GET /_plugins/_knn/warmup/sample_index?pretty
- テスト等でキャッシュをクリアしたい場合は、以下で実行できます。(ただ、クリアしても朝一で実行した時ほどは遅くならなかったです。)
POST /_plugins/_knn/clear_cache/sample_index?pretty
- キャッシュがある場合は、以下を実行した結果、データノードの
indices_in_cache
が 0でなくなっています。
GET /_plugins/_knn/stats?pretty
【補足】
ネイティブライブラリインデックスとは?
以下は公式ドキュメントの説明をChatGPTに和訳・要約してもらったものです。簡単に言うとベクトルデータをメモリに載せておく必要があるということ?
- ネイティブライブラリインデックスの作成
- インデックス作成時に、各knn-vectorフィールドとLuceneセグメントのペアごとにネイティブライブラリインデックスが作成されます。
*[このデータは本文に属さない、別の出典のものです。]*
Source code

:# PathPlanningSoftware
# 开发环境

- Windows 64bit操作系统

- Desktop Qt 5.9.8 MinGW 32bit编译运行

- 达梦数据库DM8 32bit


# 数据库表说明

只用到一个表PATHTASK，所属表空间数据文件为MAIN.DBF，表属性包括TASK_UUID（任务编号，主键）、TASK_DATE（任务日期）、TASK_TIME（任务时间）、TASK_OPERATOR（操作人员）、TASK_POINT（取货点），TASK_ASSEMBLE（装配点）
- このインデックスは、高速に近傍探索(k-NN検索)を行うためのデータ構造です。
- キャッシュによる管理
- 検索時には、これらのインデックスがネイティブメモリ(RAM)にロードされます。
- キャッシュがこれらのインデックスを管理することで、検索速度を向上させています。
warm up apiを叩いているのにレスポンスが遅い時がある
warm up apiによりレスポンスがたまに遅くなる問題が解決し、ひと安心していましたが、別環境で今度はリクエストを続けているとだんだん遅くなっていく事象が発生しました。原因は、シャード数よりノード数が多くなっており、シャードが配置されていないノードが存在してしまったためのようでした。シャード数 > ノード数 に変更することで解決されました。
気がついたらすごく課金されていた
無料枠をデータ量と勘違いして、個人アカウントでチュートリアルとして作ったちょっとしたデータを放置していたところ、気がついた時には5万円くらい請求されていて絶望しました...。OpenSearchの無料枠は利用時間単位になっており、「 t2.small.search または t3.small.search インスタンスを月 750 時間まで」でした。
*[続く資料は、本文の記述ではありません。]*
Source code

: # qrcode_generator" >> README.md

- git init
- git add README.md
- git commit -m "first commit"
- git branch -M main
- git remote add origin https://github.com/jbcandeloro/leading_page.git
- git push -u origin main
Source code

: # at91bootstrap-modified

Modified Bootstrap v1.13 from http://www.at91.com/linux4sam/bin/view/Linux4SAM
常識だと思いますが、チュートリアルで作ったものは終わったらすぐ消さなければいけないし、無料枠の条件をきちんと確認しなければいけないと思いました。
その他
k-NN検索
ベクトル化されたデータを検索し、類似度から、「最近傍」(最も類似したケース)を見つける検索です。特定の画像に似た画像を見つけたりするのに役立ちます。
- クエリ (公式のサンプルより)
GET my-knn-index-1/_search
{
"size": 2, // 上位2件をレスポンスとして返す
"query": {
"knn": {
"my_vector2": {
"vector": [2, 3, 5, 6], // 検索基準のベクトル値(これに似たものを探す)
"k": 2 //最も近いデータポイントを2件探す
}
}
}
}
検索メトリクス
上記のように、検索レイテンシーのトラブルがあったため、リクエスト〜レスポンスまでの時間をメトリクスで取得できると便利なのですが、AWSに問い合わせたところ、現状はそのようなメトリクスは存在しないそうです。
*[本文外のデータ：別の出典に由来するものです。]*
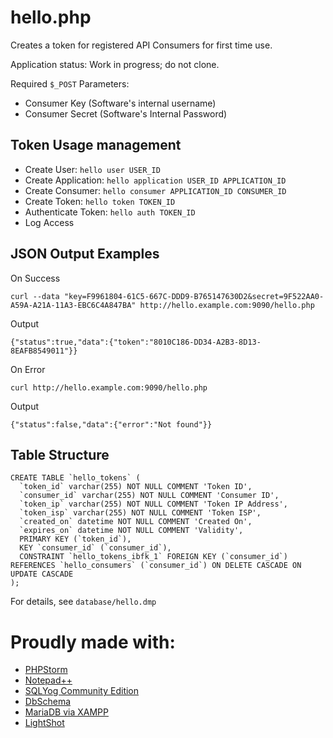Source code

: # hello.php

Creates a token for registered API Consumers for first time use.

Application status: Work in progress; do not clone.

Required `$_POST` Parameters:

 * Consumer Key (Software's internal username)
 * Consumer Secret (Software's Internal Password)


## Token Usage management

 * Create User: `hello user USER_ID`
 * Create Application: `hello application USER_ID APPLICATION_ID`
 * Create Consumer: `hello consumer APPLICATION_ID CONSUMER_ID`
 * Create Token: `hello token TOKEN_ID`
 * Authenticate Token: `hello auth TOKEN_ID`
 * Log Access


## JSON Output Examples

On Success

    curl --data "key=F9961804-61C5-667C-DDD9-B765147630D2&secret=9F522AA0-A59A-A21A-11A3-EBC6C4A847BA" http://hello.example.com:9090/hello.php

Output

    {"status":true,"data":{"token":"8010C186-DD34-A2B3-8D13-8EAFB8549011"}}


On Error

    curl http://hello.example.com:9090/hello.php
	
Output

	{"status":false,"data":{"error":"Not found"}}


## Table Structure

    CREATE TABLE `hello_tokens` (
      `token_id` varchar(255) NOT NULL COMMENT 'Token ID',
      `consumer_id` varchar(255) NOT NULL COMMENT 'Consumer ID',
      `token_ip` varchar(255) NOT NULL COMMENT 'Token IP Address',
      `token_isp` varchar(255) NOT NULL COMMENT 'Token ISP',
      `created_on` datetime NOT NULL COMMENT 'Created On',
      `expires_on` datetime NOT NULL COMMENT 'Validity',
      PRIMARY KEY (`token_id`),
      KEY `consumer_id` (`consumer_id`),
      CONSTRAINT `hello_tokens_ibfk_1` FOREIGN KEY (`consumer_id`) REFERENCES `hello_consumers` (`consumer_id`) ON DELETE CASCADE ON UPDATE CASCADE
    );

For details, see `database/hello.dmp`


# Proudly made with:

 * [PHPStorm](https://www.jetbrains.com/phpstorm/)
 * [Notepad++](https://notepad-plus-plus.org/)
 * [SQLYog Community Edition](https://github.com/webyog/sqlyog-community/wiki/Downloads)
 * [DbSchema](http://www.dbschema.com/)
 * [MariaDB via XAMPP](https://www.apachefriends.org/index.html)
 * [LightShot](https://app.prntscr.com/en/index.html)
(ラウンドトリップ(リクエスト〜レスポンスまでの時間) = クエリがクエリフェーズで費やした時間 + フェッチフェーズの時間 + キューで費やした時間 + ネットワークレイテンシー
ですが、
CloudWatch メトリクスの SearchLatency
は クエリがクエリフェーズで費やした時間
だけを表しているそうです。)
- その他参考
おわりに
OpenSearchに初めて触れて、複雑な検索もシンプルなクエリでレスポンスも早く行えるところがすごいと感じました。ただ、躓きポイントも多く、携わるにあたってもっとよく勉強するべきだったなと感じました。周りの方のサポートによりなんとかリリースに漕ぎ着け大変感謝でした。加えて、一口にOpenSearchと言っても、k-NN検索と形態素解析では全然違う知識が必要とされることもわかりました。また、今回運用周りで少し携わりはしたものの、実際の検索やデータ構成には携わっていないため、今後その辺りも勉強していければと思いました。
正直まだよくわかっていない部分も多く、間違いがありましたらお知らせいただけますと幸いです。